§ **What is required**
Set each line of the records down again exactly, please.

#### Record set

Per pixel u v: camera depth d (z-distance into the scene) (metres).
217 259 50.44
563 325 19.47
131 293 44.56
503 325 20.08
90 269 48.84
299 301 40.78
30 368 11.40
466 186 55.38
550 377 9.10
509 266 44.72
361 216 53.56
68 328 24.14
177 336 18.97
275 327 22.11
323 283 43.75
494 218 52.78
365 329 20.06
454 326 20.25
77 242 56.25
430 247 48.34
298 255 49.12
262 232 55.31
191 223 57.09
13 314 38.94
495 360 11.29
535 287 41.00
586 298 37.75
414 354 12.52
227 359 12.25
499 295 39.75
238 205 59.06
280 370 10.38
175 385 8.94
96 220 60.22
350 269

########

§ **Answer box**
Per pixel u v: camera depth d (z-distance into the scene) (metres).
217 259 50.44
563 325 19.47
131 293 44.56
503 325 20.08
90 269 48.84
299 301 40.78
30 368 11.40
466 186 55.38
550 377 9.10
509 266 44.72
361 216 53.56
68 328 24.14
177 336 18.97
275 327 22.11
323 283 43.75
494 218 52.78
365 329 20.06
454 326 20.25
77 242 56.25
430 247 48.34
298 255 49.12
262 232 55.31
191 223 57.09
13 314 38.94
495 360 11.29
535 287 41.00
586 298 37.75
414 354 12.52
227 359 12.25
499 295 39.75
238 205 59.06
280 370 10.38
175 385 8.94
96 220 60.22
350 269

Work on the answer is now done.